Définition de l'espèce en classe de 6ème et évolution en 3èm

Forum en lecture seule.
Verrouillé
drigues
Messages : 1
Enregistré le : 31 mars 2010, 21:49
Lieu de travail ou de résidence : porto-vecchio

Définition de l'espèce en classe de 6ème et évolution en 3èm

Message par drigues »

Bonjour,
merci pour ces réponses pertinentes qui nous aident dans notre enseignement des SVT!

J'ai deux questions concernant l'enseignement des SVT au collège:

-J'ai abordé cette année en 6ème cette nouvelle définition de l'espèce: des organismes vivants qui évoluent conjointement sur le plan héréditaire.
Pour évoquer cette notion d'espèce, nous avons utilisé 2 familles de chiens. Les descendants de chaque famille ressemblent plus à leurs parents; ces descendants peuvent eux-mêmes se reproduire...L'espèce n'est donc plus considérée comme immuable.
Pensez-vous que cette nouvelle définition de l'espèce est une manière intuitive d'aborder la notion d'évolution?

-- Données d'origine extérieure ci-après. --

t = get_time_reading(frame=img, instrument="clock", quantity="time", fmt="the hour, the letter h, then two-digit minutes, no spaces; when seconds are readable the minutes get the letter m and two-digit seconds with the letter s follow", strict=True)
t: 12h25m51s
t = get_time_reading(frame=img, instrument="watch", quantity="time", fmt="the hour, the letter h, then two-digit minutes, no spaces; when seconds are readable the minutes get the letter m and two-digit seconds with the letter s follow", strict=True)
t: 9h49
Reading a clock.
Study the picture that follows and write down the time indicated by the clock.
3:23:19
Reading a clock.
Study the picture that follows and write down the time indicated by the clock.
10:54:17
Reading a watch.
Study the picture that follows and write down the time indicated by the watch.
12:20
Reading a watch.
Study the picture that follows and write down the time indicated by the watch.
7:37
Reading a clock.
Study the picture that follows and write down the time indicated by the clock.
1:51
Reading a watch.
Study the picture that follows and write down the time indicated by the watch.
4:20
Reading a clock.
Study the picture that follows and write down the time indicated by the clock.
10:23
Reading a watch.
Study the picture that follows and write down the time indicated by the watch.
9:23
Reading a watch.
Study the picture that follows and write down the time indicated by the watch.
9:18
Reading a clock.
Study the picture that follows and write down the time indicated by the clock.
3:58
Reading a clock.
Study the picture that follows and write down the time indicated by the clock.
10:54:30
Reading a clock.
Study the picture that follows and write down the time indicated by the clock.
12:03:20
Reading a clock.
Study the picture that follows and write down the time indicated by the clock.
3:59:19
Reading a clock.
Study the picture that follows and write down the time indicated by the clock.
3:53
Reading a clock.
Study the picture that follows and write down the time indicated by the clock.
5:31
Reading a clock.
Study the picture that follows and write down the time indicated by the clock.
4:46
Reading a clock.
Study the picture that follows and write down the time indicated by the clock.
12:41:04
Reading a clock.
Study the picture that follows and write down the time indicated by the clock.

-En 3ème, dans la partie "Evolution des organismes vivants et histoire de la Terre" en étudiant les fossiles dans les roches sédimentaires, la comparaison des espèces qui constituent ces groupes conduit à imaginer entre elles une parenté qui s'explique par l'évolution. La durée et la mesure des temps géologiques étant très arbitraire pour des élèves de 3ème, cette notion semble s'imposer sans aucune déduction; cette partie du programme est difficile à faire passer pour des élèves de 3ème. Qu'en pensez-vous?

merci pour votre réponse.

M. DRIGUES enseignant au collège PV2 de Porto-Vecchio (Corse-du-Sud)
Corinne FORTIN
Messages : 12
Enregistré le : 17 juin 2010, 15:52

Re: Définition de l'espèce en classe de 6ème et évolution en

Message par Corinne FORTIN »

On recense, aujourd’hui, une vingtaine de définitions de l’espèce. Vue de l’extérieur, on pourrait en conclure que la multiplication des définitions traduit un affaiblissement du concept d’espèce puisque les scientifiques n’arrivent pas, a priori, se mettre d’accord. En réalité, chacune d’entre elles dépend d’un cadre d’étude précis. Ainsi pour le paléontologue, le généticien, le phylogénéticien, l’écologue etc ; chacun à "sa" définition de l’espèce en fonction de sa problématique de recherche. La définition de l’espèce est, par conséquent, nécessairement contextualisée, c’est aussi la raison pour laquelle elle n’est pas figée et que le concept d’espèce n’est pas chosifié.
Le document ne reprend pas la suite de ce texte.